This Could be our Future

This book is about a simple idea. That a world of scarcity can become a world of abundance if we accept a broader definition of value.

Written by one of the founders of Kickstarter, Yancey Strickler. A smart, well-written, strong argument for less financial maximization. Pairs well with Winner Takes All.

Financial maximization has trapped us with three assumptions: (1) that the point of life is to maximize financial wealth, (2) that we’re individuals trapped in an adversarial world, and (3) that this situation is inevitable and eternal.

It seems to me much of our current problems come from treating finance and technology as values when they are really just tools to solve problems. We’ve lost sight of the problems and the why. I also wonder if effectively treating companies as people has to lead to a lot of this. When Smith was alive, the butcher was actually a person. Today the butcher is Smithfield, legally treated as an individual, in many cases agnostic to its end customer, and controlled by its shareholders with the purpose of maximizing financial value. It’s a massive principal-agent problem that encompasses nearly our entire financial structure.

But note that Smith didn’t say that the butcher must maximize hog slaughter rates, lower standards to an acceptable minimum, and underpay and overwork laborers to maximize those profits, and then redirect that money to executives and investors instead.

If you just read the headlines, would you ever guess this stat to be true?

American entrepreneurship rates today are, per capita, half of what they were in the 1970s. You read that right: half. This is analogous to the drop in smoking rates over the same time span.

Interesting discussions on student loan debt, which is a ticking time bomb, technology and government, unintended consequences of financial maximization, and what GPD really accounts for.
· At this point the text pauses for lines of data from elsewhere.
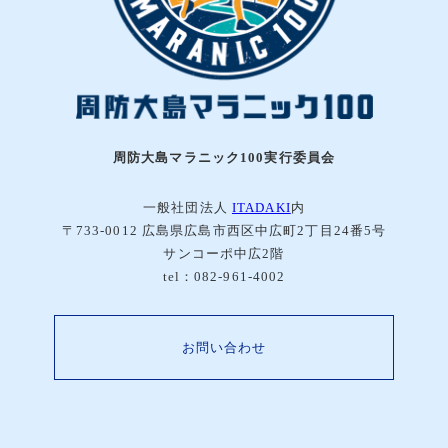
周防大島マラニック100実行委員会
一般社団法人
ITADAKI
内
〒733-0012 広島県広島市西区中広町2丁目24番5号
サンコーポ中広2階
tel：082-961-4002
お問い合わせ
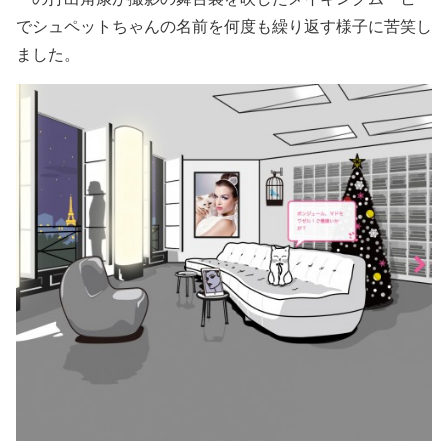
でシュペットちゃんの名前を何度も繰り返す様子に苦笑し
ました。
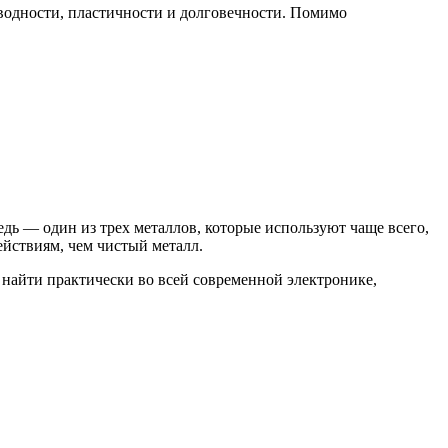
оводности, пластичности и долговечности. Помимо
дь — один из трех металлов, которые используют чаще всего,
йствиям, чем чистый металл.
 найти практически во всей современной электронике,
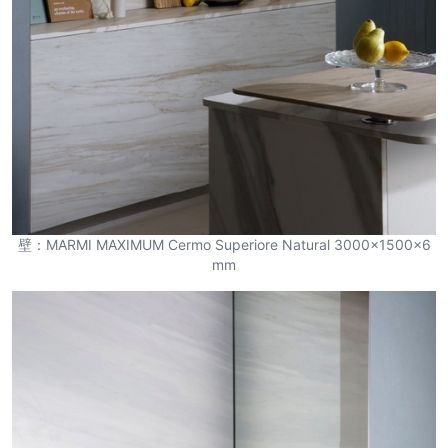
壁：MARMI MAXIMUM Cermo Superiore Natural 3000×1500×6
mm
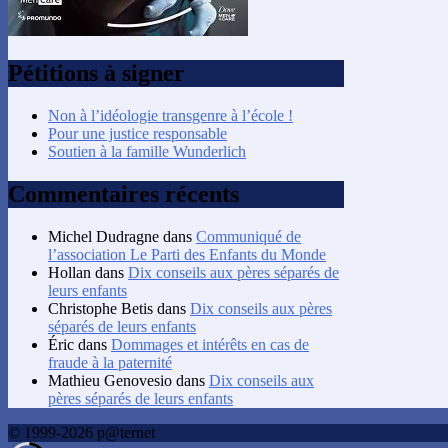
Pétitions à signer
Non à l’idéologie transgenre à l’école !
Pour une justice responsable
Soutien à la famille Wunderlich
Commentaires récents
Michel Dudragne
dans
Communiqué de
l’association Le Parti des Enfants du Monde
Hollan
dans
Dix conseils aux pères séparés de
leurs enfants
Christophe Betis
dans
Dix conseils aux pères
séparés de leurs enfants
Éric
dans
Dommages et intérêts en cas de
fraude à la paternité
Mathieu Genovesio
dans
Dix conseils aux
pères séparés de leurs enfants
© 1999-2026 p@ternet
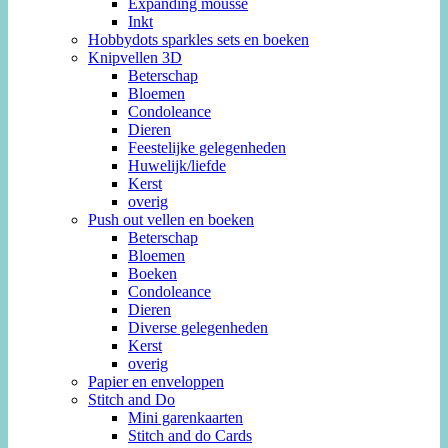
Expanding mousse
Inkt
Hobbydots sparkles sets en boeken
Knipvellen 3D
Beterschap
Bloemen
Condoleance
Dieren
Feestelijke gelegenheden
Huwelijk/liefde
Kerst
overig
Push out vellen en boeken
Beterschap
Bloemen
Boeken
Condoleance
Dieren
Diverse gelegenheden
Kerst
overig
Papier en enveloppen
Stitch and Do
Mini garenkaarten
Stitch and do Cards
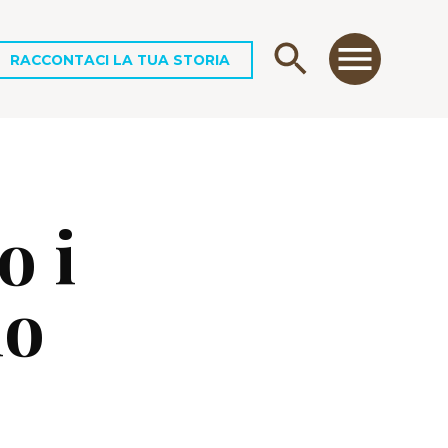
RACCONTACI LA TUA STORIA
o i
no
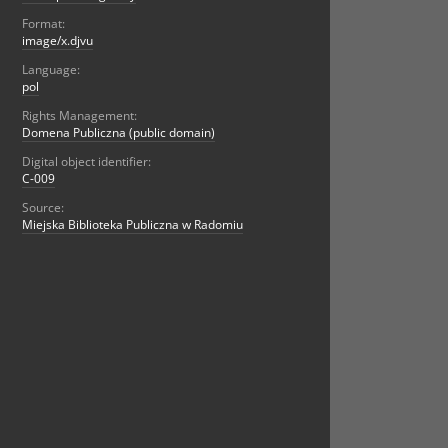
Format:
image/x.djvu
Language:
pol
Rights Management:
Domena Publiczna (public domain)
Digital object identifier:
C-009
Source:
Miejska Biblioteka Publiczna w Radomiu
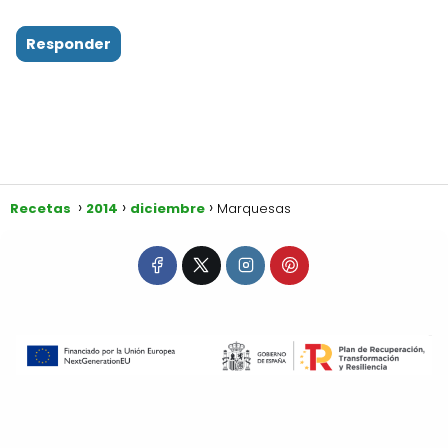
Responder
Recetas
2014
diciembre
Marquesas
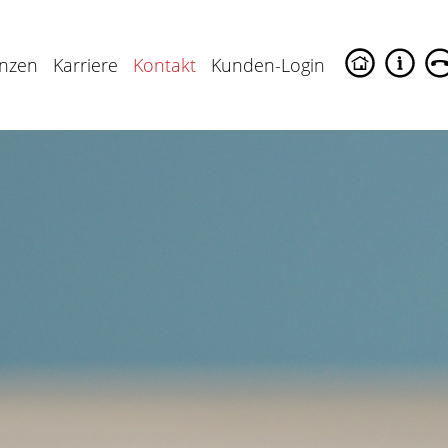
enzen
Karriere
Kontakt
Kunden-Login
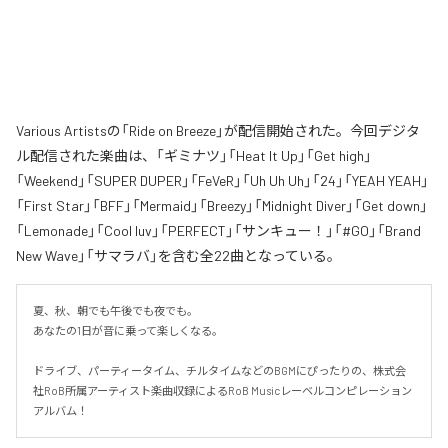
Various Artistsの「Ride on Breeze」が配信開始された。今回デジタ
ル配信された楽曲は、「ギミナツ」「Heat It Up」「Get high」
「Weekend」「SUPER DUPER」「FeVeR」「Uh Uh Uh」「24」「YEAH YEAH」
「First Star」「BFF」「Mermaid」「Breezy」「Midnight Diver」「Get down」
「Lemonade」「Cool luv」「PERFECT」「サンキュー！」「#GO」「Brand
New Wave」「サマラバ」を含む全22曲となっている。
夏、秋、朝でも午後でも夜でも。

あなたの1日が音に乗って楽しくなる。

ドライブ、パーティータイム、チルタイムなどのBGMにぴったりの、株式会
社RoB所属アーティスト楽曲収録によるRoB Musicレーベルコンピレーション
アルバム！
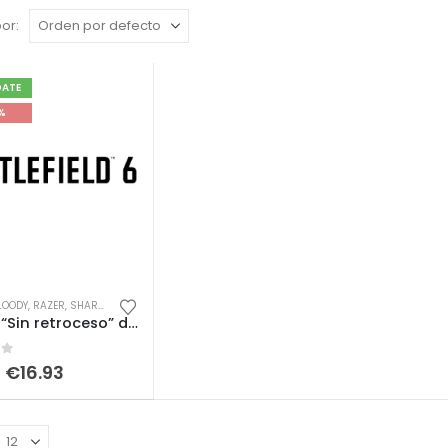
or:
DATE
%
LOODY
,
RAZER
,
SHARKOON
,
SIN CATEGORIZAR
Macro “Sin retroceso” de Battlefield 6
of 5
€
16.93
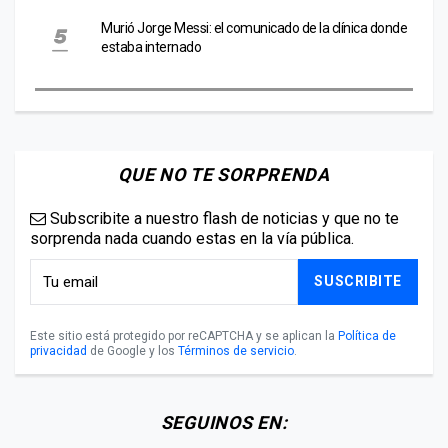
Murió Jorge Messi: el comunicado de la clínica donde
estaba internado
QUE NO TE SORPRENDA
Subscribite a nuestro flash de noticias y que no te
sorprenda nada cuando estas en la vía pública.
SUSCRIBITE
Este sitio está protegido por reCAPTCHA y se aplican la
Política de
privacidad
de Google y los
Términos de servicio
.
SEGUINOS EN:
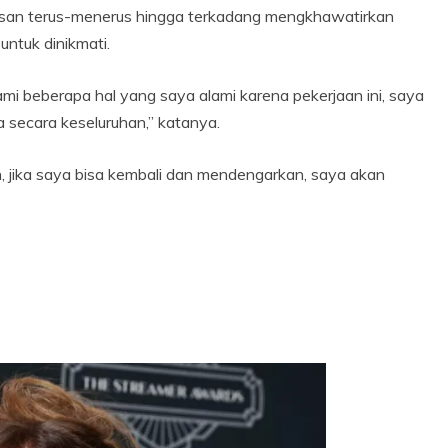
awasan terus-menerus hingga terkadang mengkhawatirkan
ntuk dinikmati.
ami beberapa hal yang saya alami karena pekerjaan ini, saya
 secara keseluruhan,” katanya.
n, jika saya bisa kembali dan mendengarkan, saya akan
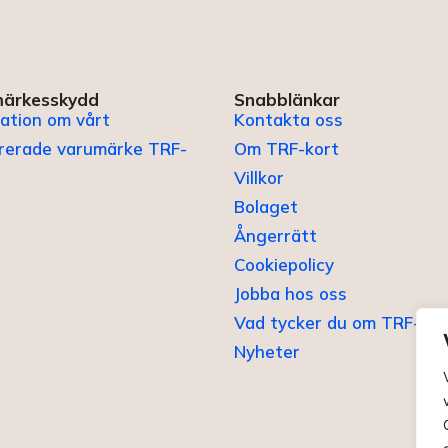
ärkesskydd
Snabblänkar
ation om vårt
Kontakta oss
trerade varumärke TRF-
Om TRF-kort
Villkor
Bolaget
Ångerrätt
Cookiepolicy
Jobba hos oss
Vad tycker du om TRF-kor
Nyheter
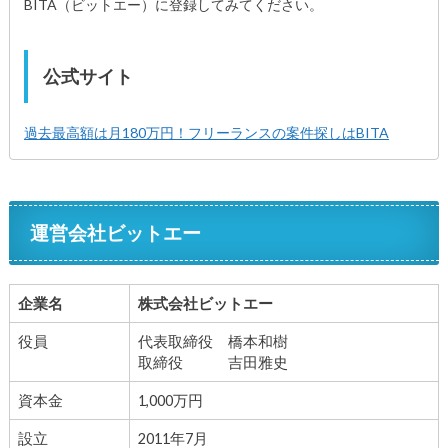
BITA（ビットエー）に登録してみてください。
公式サイト
過去最高額は月180万円！フリーランスの案件探しはBITA
運営会社ビットエー
企業名
株式会社ビットエー
役員
代表取締役 橋本和樹
取締役 吉田雅史
資本金
1,000万円
設立
2011年7月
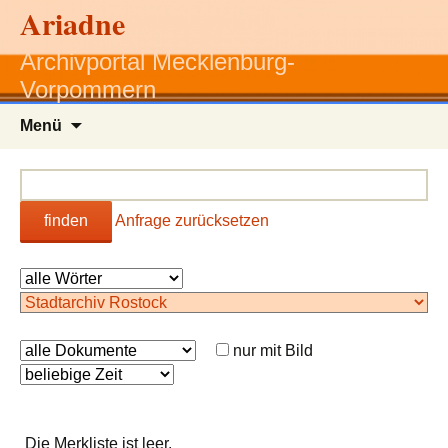
Ariadne
Archivportal Mecklenburg-
Vorpommern
Zum
Menü
Inhalt
springen
finden
Anfrage zurücksetzen
nur mit Bild
Die Merkliste ist leer.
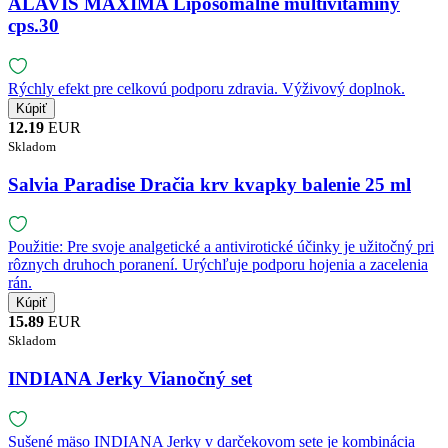
ALAVIS MAXIMA Liposomálne multivitamíny
cps.30
Rýchly efekt pre celkovú podporu zdravia. Výživový doplnok.
12.19
EUR
Skladom
Salvia Paradise Dračia krv kvapky balenie 25 ml
Použitie: Pre svoje analgetické a antivirotické účinky je užitočný pri
rôznych druhoch poranení. Urýchľuje podporu hojenia a zacelenia
rán.
15.89
EUR
Skladom
INDIANA Jerky Vianočný set
Sušené mäso INDIANA Jerky v darčekovom sete je kombinácia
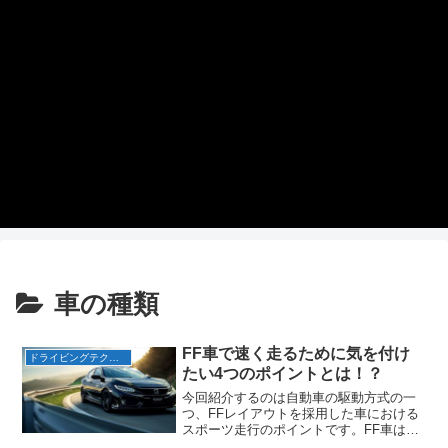
車の種類
FF車で速く走るために気を付け
ドライビングテクニック
たい4つのポイントとは！？
今回紹介するのは自動車の駆動方式の一
つ、FFレイアウトを採用した車における
スポーツ走行のポイントです。FF車はド
リフトのような派手な走行には向きませ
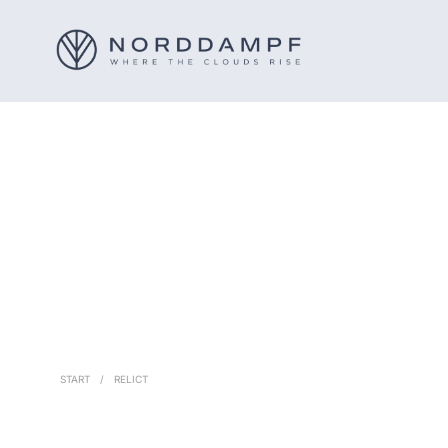
START
/
RELICT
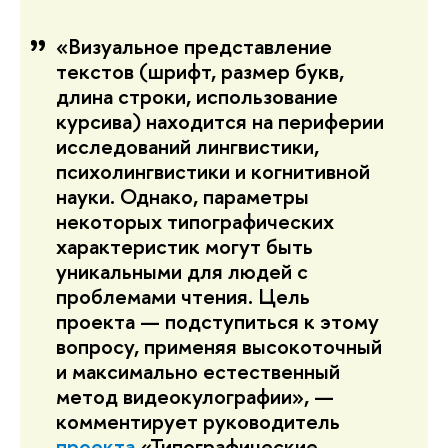
«Визуальное представление
текстов (шрифт, размер букв,
длина строки, использование
курсива) находится на периферии
исследований лингвистики,
психолингвистики и когнитивной
науки. Однако, параметры
некоторых типографических
характеристик могут быть
уникальными для людей с
проблемами чтения. Цель
проекта — подступиться к этому
вопросу, применяя высокоточный
и максимально естественный
метод видеокулографии», —
комментирует руководитель
проекта
«Типографические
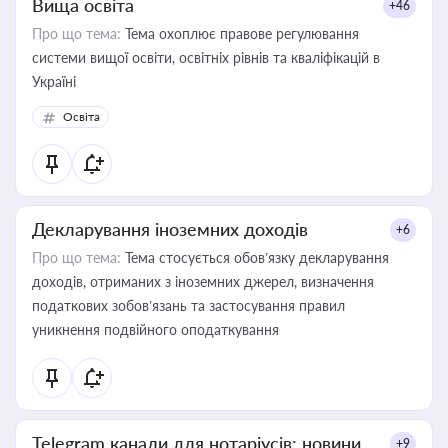
Вища освіта
+46
Про що тема:
Тема охоплює правове регулювання
системи вищої освіти, освітніх рівнів та кваліфікацій в
Україні
Освіта
Декларування іноземних доходів
+6
Про що тема:
Тема стосується обов’язку декларування
доходів, отриманих з іноземних джерел, визначення
податкових зобов’язань та застосування правил
уникнення подвійного оподаткування
Telegram канали для нотаріусів: новини,
+9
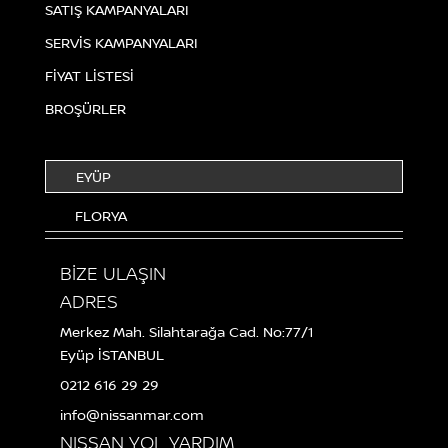
SATIŞ KAMPANYALARI
SERVİS KAMPANYALARI
FİYAT LİSTESİ
BROŞÜRLER
EYÜP
FLORYA
BİZE ULAŞIN
ADRES
Merkez Mah. Silahtarağa Cad. No:77/1
Eyüp İSTANBUL
0212 616 29 29
info@nissanmar.com
NISSAN YOL YARDIM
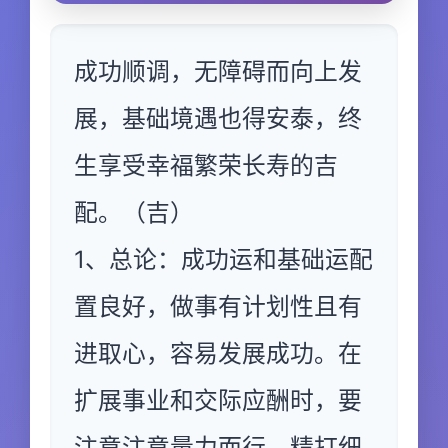
成功顺调，无障碍而向上发
展，基础境遇也得安泰，终
生享受幸福繁荣长寿的吉
配。（吉）
1、总论：成功运和基础运配
置良好，做事有计划性且有
进取心，容易发展成功。在
扩展事业和交际应酬时，要
注意注意量力而行，精打细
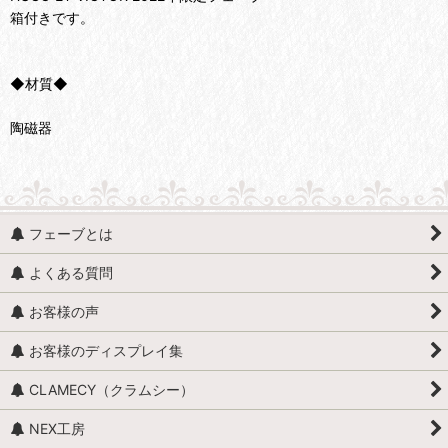
箱付きです。
◆材質◆
陶磁器
フェーブとは
よくある質問
お客様の声
お客様のディスプレイ集
CLAMECY（クラムシー）
NEX工房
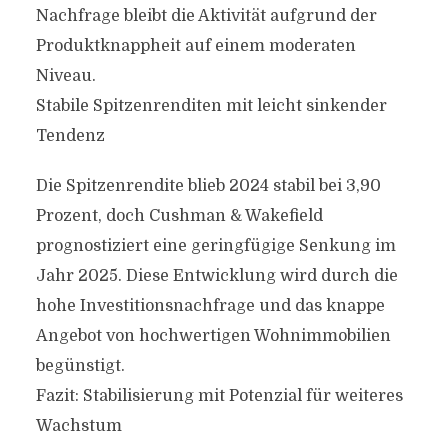
Nachfrage bleibt die Aktivität aufgrund der
Produktknappheit auf einem moderaten
Niveau.
Stabile Spitzenrenditen mit leicht sinkender
Tendenz
Die Spitzenrendite blieb 2024 stabil bei 3,90
Prozent, doch Cushman & Wakefield
prognostiziert eine geringfügige Senkung im
Jahr 2025. Diese Entwicklung wird durch die
hohe Investitionsnachfrage und das knappe
Angebot von hochwertigen Wohnimmobilien
begünstigt.
Fazit: Stabilisierung mit Potenzial für weiteres
Wachstum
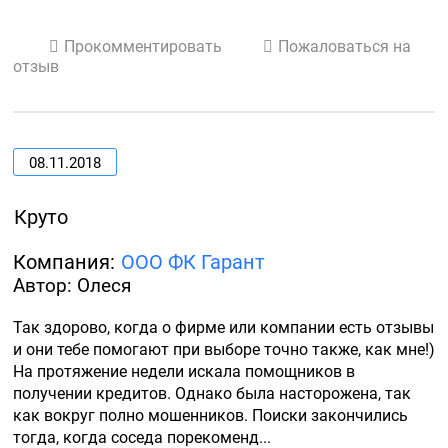
Прокомментировать
Пожаловаться на
отзыв
08.11.2018
Круто
Компания:
ООО ФК Гарант
Автор: Олеся
Так здорово, когда о фирме или компании есть отзывы 
и они тебе помогают при выборе точно также, как мне!) 
На протяжение недели искала помощников в 
получении кредитов. Однако была насторожена, так 
как вокруг полно мошенников. Поиски закончились 
тогда, когда соседа порекоменд...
Unlike debt-fueled start-ups, real estate developers, and other businesses, students are legally barred from filing bankruptcy to escape their debts. In fact, some in Congress have even proposed instituting mandatory garnishment of future wages to collect what students borrowed.
As an example, Mazzucato demonstrates that the technology behind every part of the iPhone—from the touch screen to 3G wireless to GPS to the internet itself—was directly funded by the US government. Apple brilliantly commercialized the technology, but the work behind the iPhone was created by academic researchers funded by federal investments.
In recent decades, the number of bank branches in Manhattan has grown considerably. In 2014 there were 1,763 banks in New York City. That’s 461 more than a decade before. It’s as if the ATM were never invented.
According to GDP, then, the ideal citizen would drive an SUV, have cancer (chemotherapy can be very GDP-positive), be getting a divorce, and eat out every night. According to our predominant measurement of value, this would be ideal. If we all lived this way, GDP would skyrocket.

And lastly, while it’s easy to be pessimistic, change is going to come

People alive today will be a minority of the total people alive thirty years from now.